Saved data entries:

···

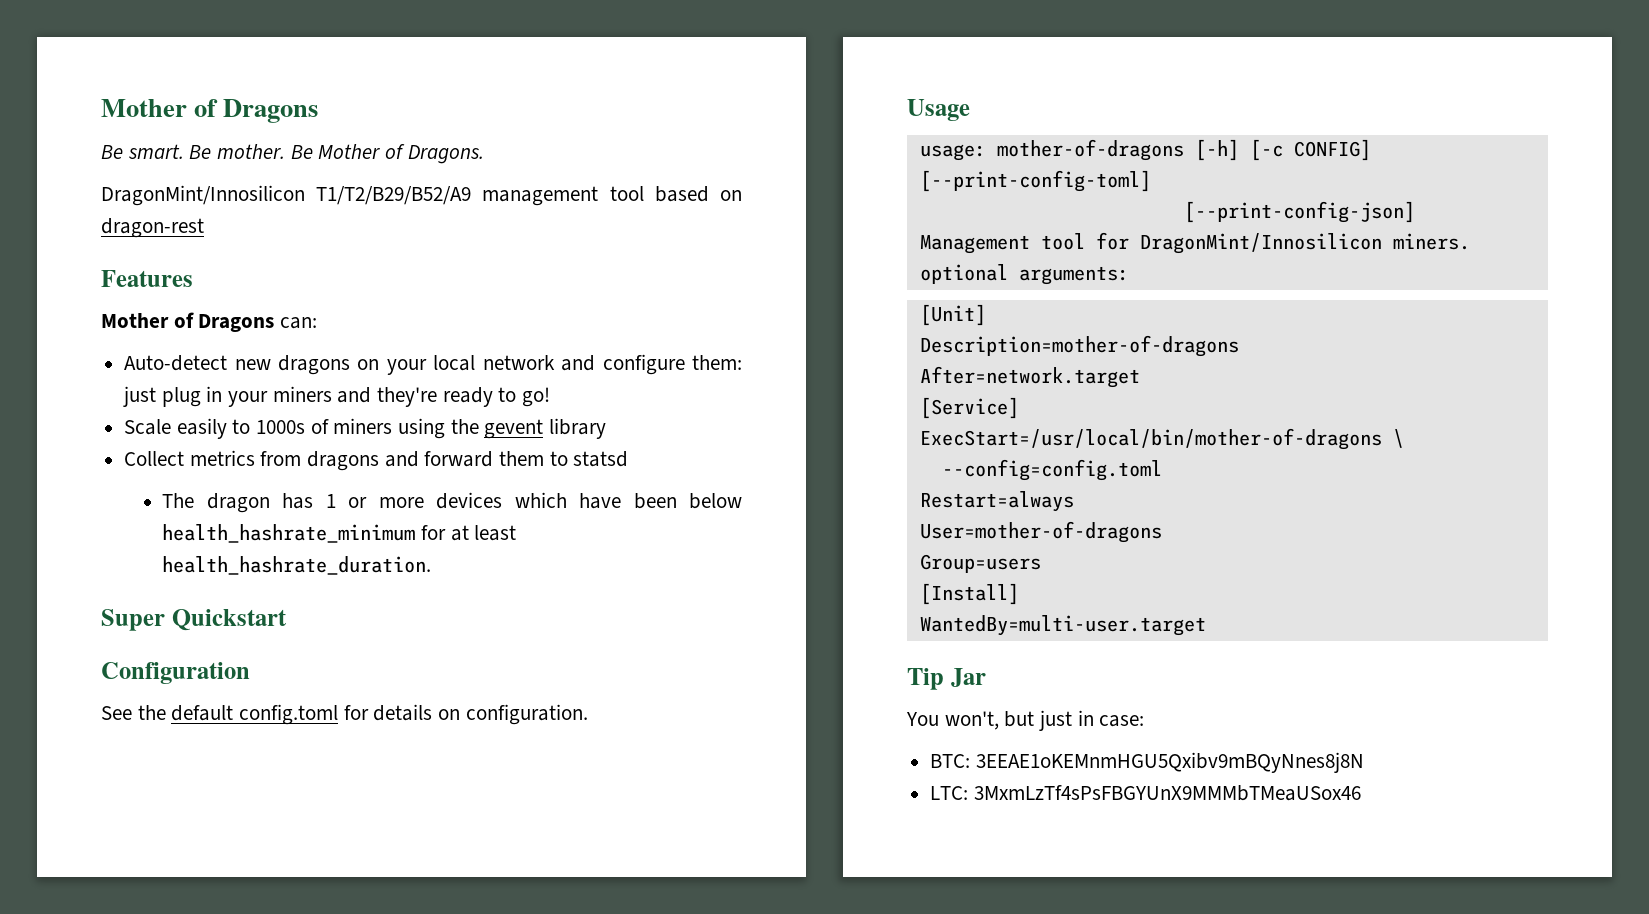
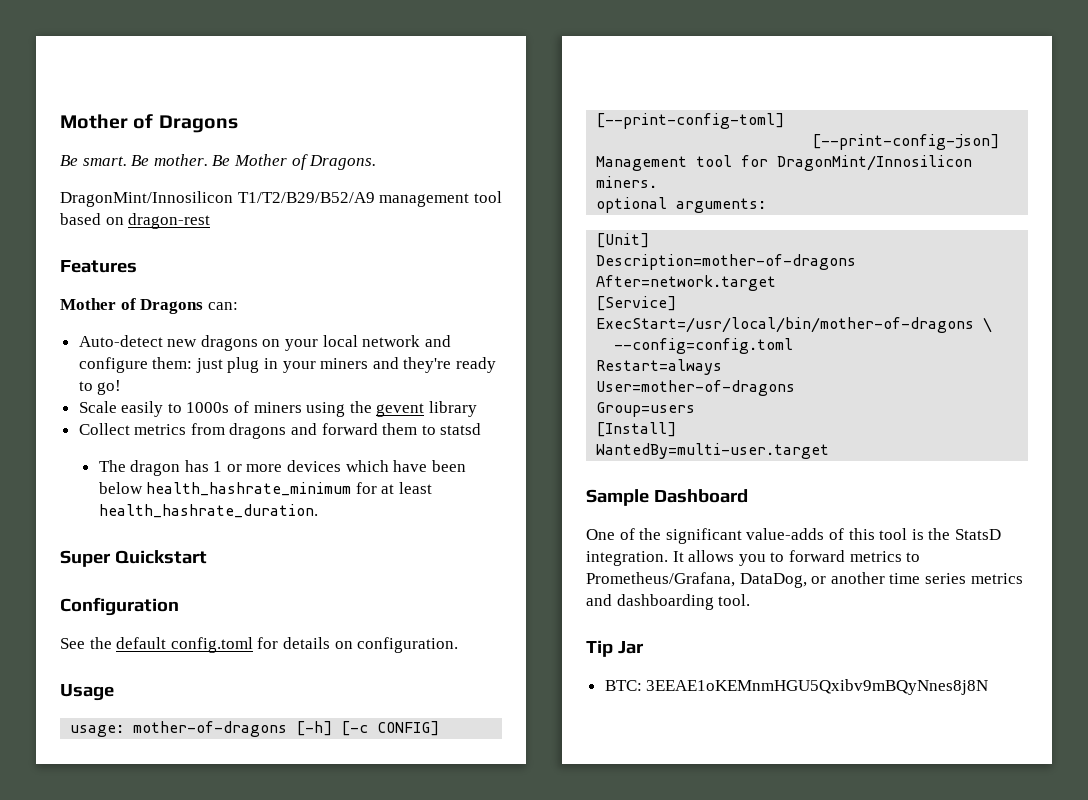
[907,668,986,690] [906,710,1145,731] Tip Jar // You won't, but just in case: -> [586,489,748,506] [586,528,1001,544] [586,550,921,566] [586,572,1023,588] [586,594,751,610] [586,640,644,657] Sample Dashboard // One of the significant value-adds of this tool is the StatsD integration. It allows you to forward metrics to Prometheus/Grafana, DataDog, or another time series metrics and dashboarding tool. // Tip Jar
[930,785,1361,801] // LTC: 3MxmLzTf4sPsFBGYUnX9MMMbTMeaUSox46 -> (989, 687) none

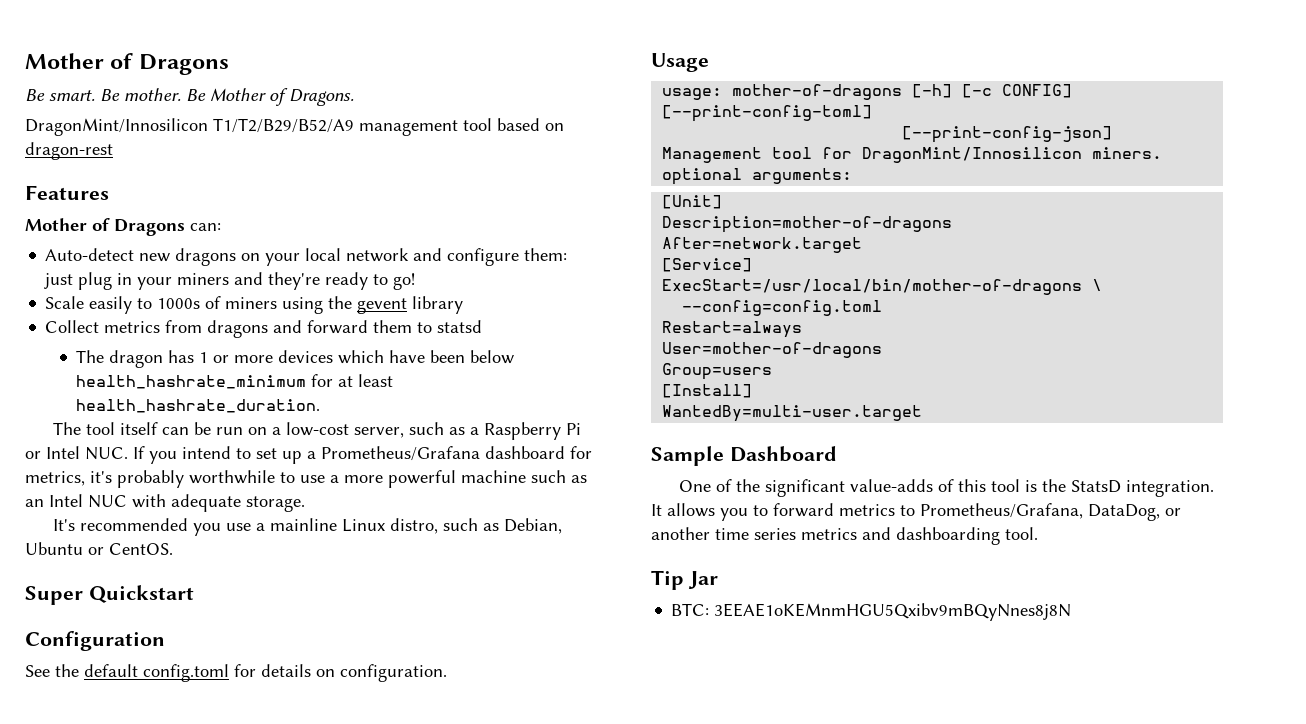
(318, 511) none -> [53,422,582,440] [25,446,592,464] [25,470,587,488] [25,494,305,512] [53,518,563,536] [25,542,173,555] // The tool itself can be run on a low-cost server, such as a Raspberry Pi or Intel NUC. If you intend to set up a Prometheus/Grafana dashboard for metrics, it's probably worthwhile to use a more powerful machine such as an Intel NUC with adequate storage. // It's recommended you use a mainline Linux distro, such as Debian, Ubuntu or CentOS.

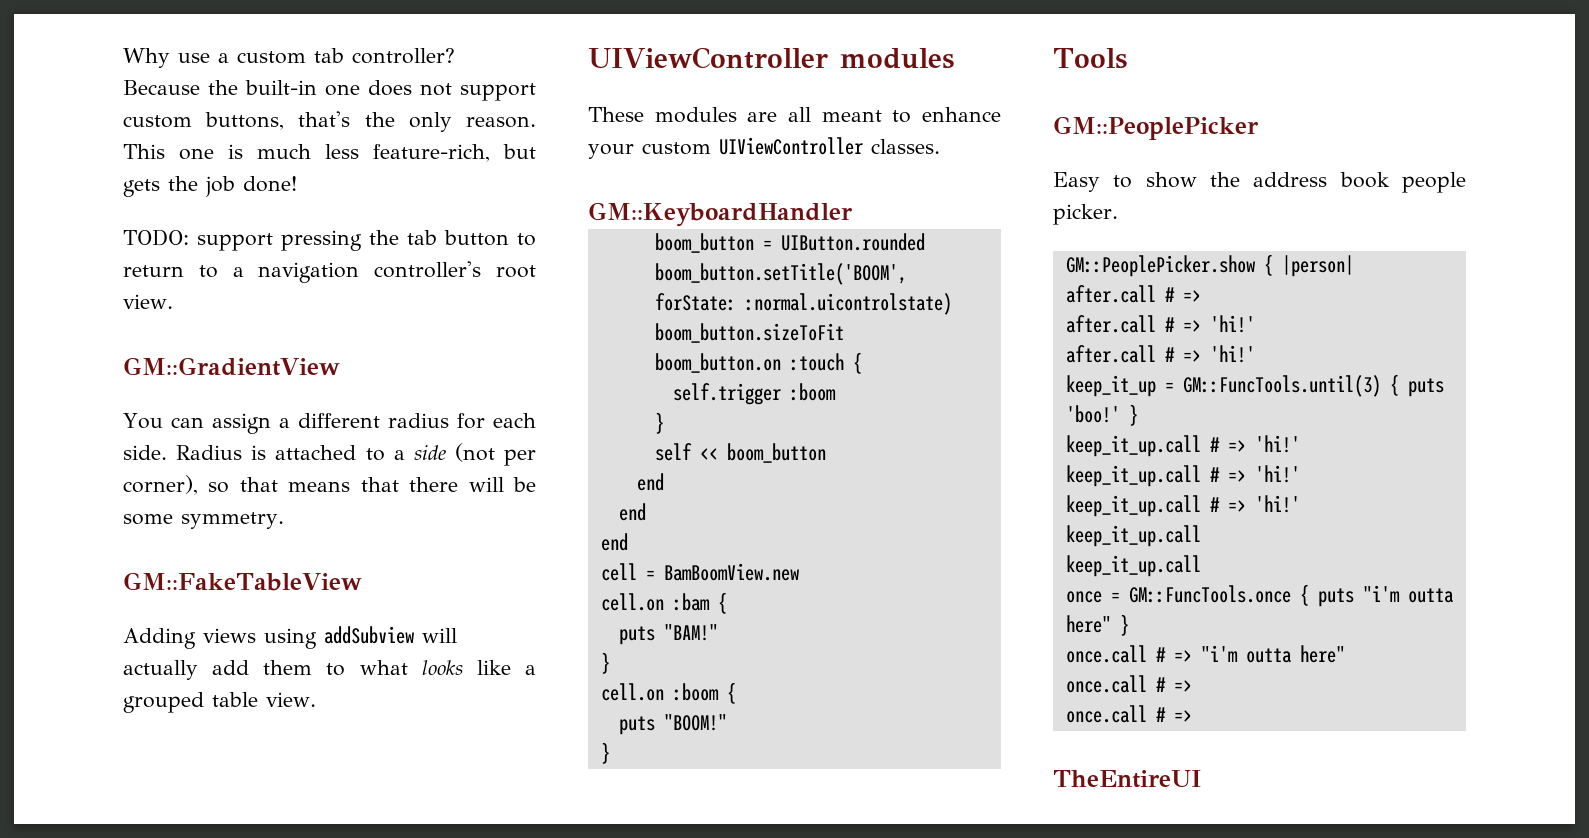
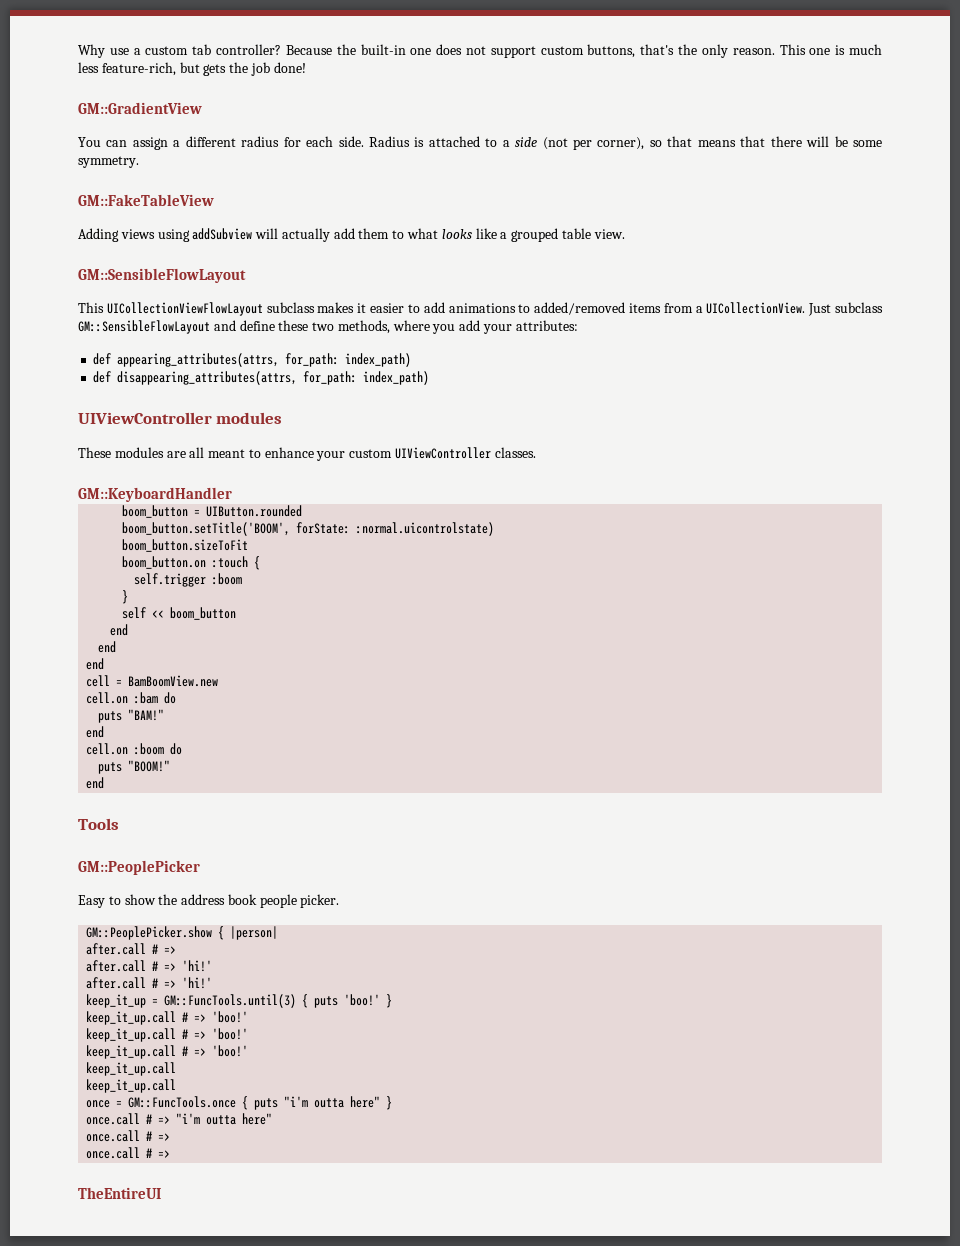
[123,229,536,251] [123,261,536,283] [123,294,173,309] // TODO: support pressing the tab button to return to a navigation controller's root view. -> (306, 67) none
(316, 699) none -> [78,268,246,283] [78,302,883,316] [78,320,578,334] [93,353,412,367] [93,371,430,385] // GM::SensibleFlowLayout // This UICollectionViewFlowLayout subclass makes it easier to add animations to added/removed items from a UICollectionView. Just subclass GM::SensibleFlowLayout and define these two methods, where you add your attributes: // def appearing_attributes(attrs, for_path: index_path) // def disappearing_attributes(attrs, for_path: index_path)
[717,592,727,614] { -> [164,692,177,704] do
[600,652,610,674] } -> [86,726,105,738] end
[726,682,736,704] { -> [170,743,183,755] do
[600,742,610,764] } -> [86,777,105,789] end
[1254,435,1300,453] [1065,465,1300,487] [1065,495,1300,517] 'hi!' // keep_it_up.call # => 'hi!' // keep_it_up.call # => 'hi!' -> [212,1011,249,1023] [86,1028,249,1042] [86,1045,249,1059] 'boo!' // keep_it_up.call # => 'boo!' // keep_it_up.call # => 'boo!'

···

# Job:
Reproduce the records above from their first line to the line bearing "-> [86,777,105,789] end", both ends included, leaving every picture out.

# Response to the task:
[907,668,986,690] [906,710,1145,731] Tip Jar // You won't, but just in case: -> [586,489,748,506] [586,528,1001,544] [586,550,921,566] [586,572,1023,588] [586,594,751,610] [586,640,644,657] Sample Dashboard // One of the significant value-adds of this tool is the StatsD integration. It allows you to forward metrics to Prometheus/Grafana, DataDog, or another time series metrics and dashboarding tool. // Tip Jar
[930,785,1361,801] // LTC: 3MxmLzTf4sPsFBGYUnX9MMMbTMeaUSox46 -> (989, 687) none

(318, 511) none -> [53,422,582,440] [25,446,592,464] [25,470,587,488] [25,494,305,512] [53,518,563,536] [25,542,173,555] // The tool itself can be run on a low-cost server, such as a Raspberry Pi or Intel NUC. If you intend to set up a Prometheus/Grafana dashboard for metrics, it's probably worthwhile to use a more powerful machine such as an Intel NUC with adequate storage. // It's recommended you use a mainline Linux distro, such as Debian, Ubuntu or CentOS.

[123,229,536,251] [123,261,536,283] [123,294,173,309] // TODO: support pressing the tab button to return to a navigation controller's root view. -> (306, 67) none
(316, 699) none -> [78,268,246,283] [78,302,883,316] [78,320,578,334] [93,353,412,367] [93,371,430,385] // GM::SensibleFlowLayout // This UICollectionViewFlowLayout subclass makes it easier to add animations to added/removed items from a UICollectionView. Just subclass GM::SensibleFlowLayout and define these two methods, where you add your attributes: // def appearing_attributes(attrs, for_path: index_path) // def disappearing_attributes(attrs, for_path: index_path)
[717,592,727,614] { -> [164,692,177,704] do
[600,652,610,674] } -> [86,726,105,738] end
[726,682,736,704] { -> [170,743,183,755] do
[600,742,610,764] } -> [86,777,105,789] end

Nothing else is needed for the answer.